Obviously, time complexity is important for HDR imaging. We mainly compare with Deepfuse in terms of the time complexity. The training parameters of Deepfuse and the proposed method are shown in

Table 4. The comparison of network parameters of training between Deepfuse and the proposed algorithm.

Parameter	Deepfuse	Ours
Epoch	4	30
Batch Size	2	12
Learning Rate	$1\times {10}^{-4}$	$1\times {10}^{-4}$

. In the following experimental environment in Table 4, the training time of our method is about 15 h, Deepfuse can be saturated in about 10 min with fewer epochs, and the average time to fuse an image during testing in our method is 5.32s, while Deepfuse takes 0.58s.
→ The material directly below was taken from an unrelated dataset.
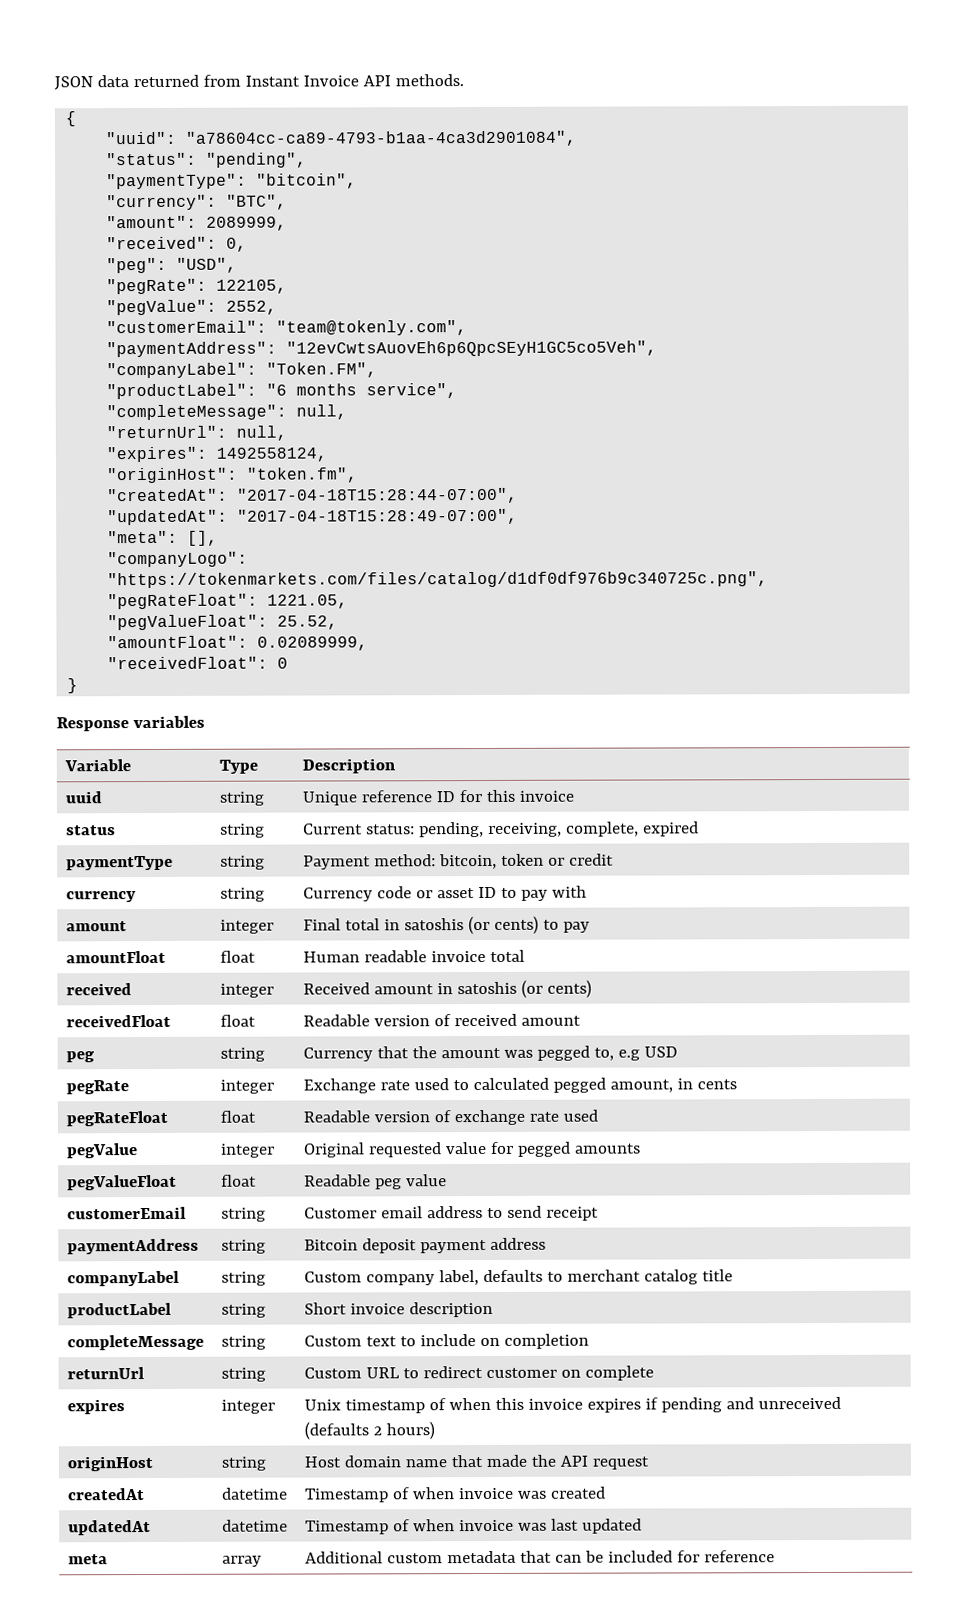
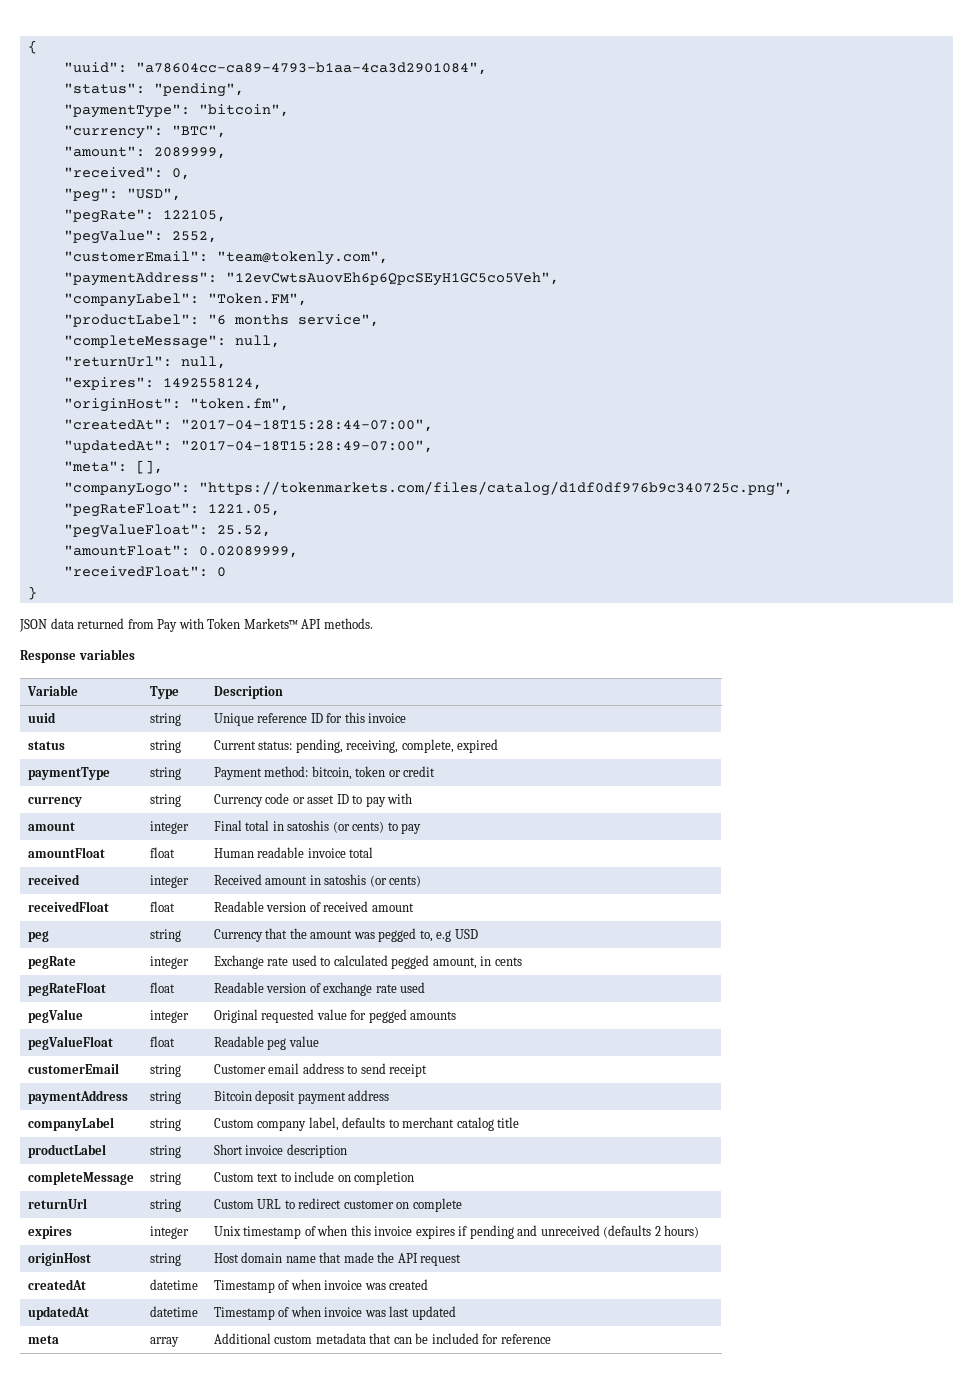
[54,74,464,91] JSON data returned from Instant Invoice API methods. // -> (27, 47) none
(79, 686) none -> [19,618,373,632] // JSON data returned from Pay with Token Markets™ API methods.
As shown, compared to Deepfuse, the proposed method does not occupy an advantage in time complexity. The main reason for this situation is that we use UNet as the feature extraction network, and adds the attention mechanism network SENet to the network. The entire network structure is deep, which leads to the higher time complexity.
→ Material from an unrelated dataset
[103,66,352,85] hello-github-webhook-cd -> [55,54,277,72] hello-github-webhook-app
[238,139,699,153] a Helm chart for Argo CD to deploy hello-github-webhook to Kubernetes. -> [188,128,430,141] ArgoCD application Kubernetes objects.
Figure 8 shows the fusion results of six other sets of images corresponding to different scenes. Here, for each scene, the proposed method obtained a better fusion effect. Figure 9 shows an enlarged comparison of various texture details. As can be seen, the Mertens and DSIFT algorithms are insufficient in extracting image details. The shaded area above the computer due to the reflection of the sunlight in Figure 9a and the clouds above the house in Figure 9c could not be recovered effectively. The SPD-MEF algorithm retains the details of the image; however, the fused image retains too much brightness information of the LG image, the overall image is darker and the image includes obvious halos, as shown in Figure 9a (above the computer area) and Figure 9b (the flashlight has an obvious halo effect). The fusion image obtained by Deepfuse demonstrates high contrast and uniform brightness distribution; however, there is room to improve the extraction of image details. The shadow areas above the computer in Figure 9a and the details of the keyboard table in Figure 9d were not extracted completely. The fusion results obtained by the proposed method demonstrate higher contrast, more uniform brightness distribution and better detail restoration. In addition, the proposed method and can effectively avoid halo effects, which provide a good visual effect.

5. Conclusions

In this paper, we have proposed a semi-supervised network to fuse multi-gain images captured by a dual-channel camera. Two multi-gain images are generated by the camera hardware simultaneously; thus, they are naturally immune to motion artifacts that tend to occur in traditional multi-exposure image fusion methods. The proposed method extracts texture details of multi-gain images through U-Net, emphasizes more valuable information using an attention mechanism SE layer and implements a skip connection mechanism to achieve effective extraction of the deep image features. Comparative experimental results demonstrate that the quality of the fused image obtained by the proposed method is higher, which effectively expands the dynamic range of the image. In addition, the proposed method achieves good results relative to various indexes, such as EN, AG, MI and MSSIM. Despite the above successes, it also exposed disadvantages in the experiment, which is high time complexity. Therefore, we will solve this problem to further improve the method performance in the future.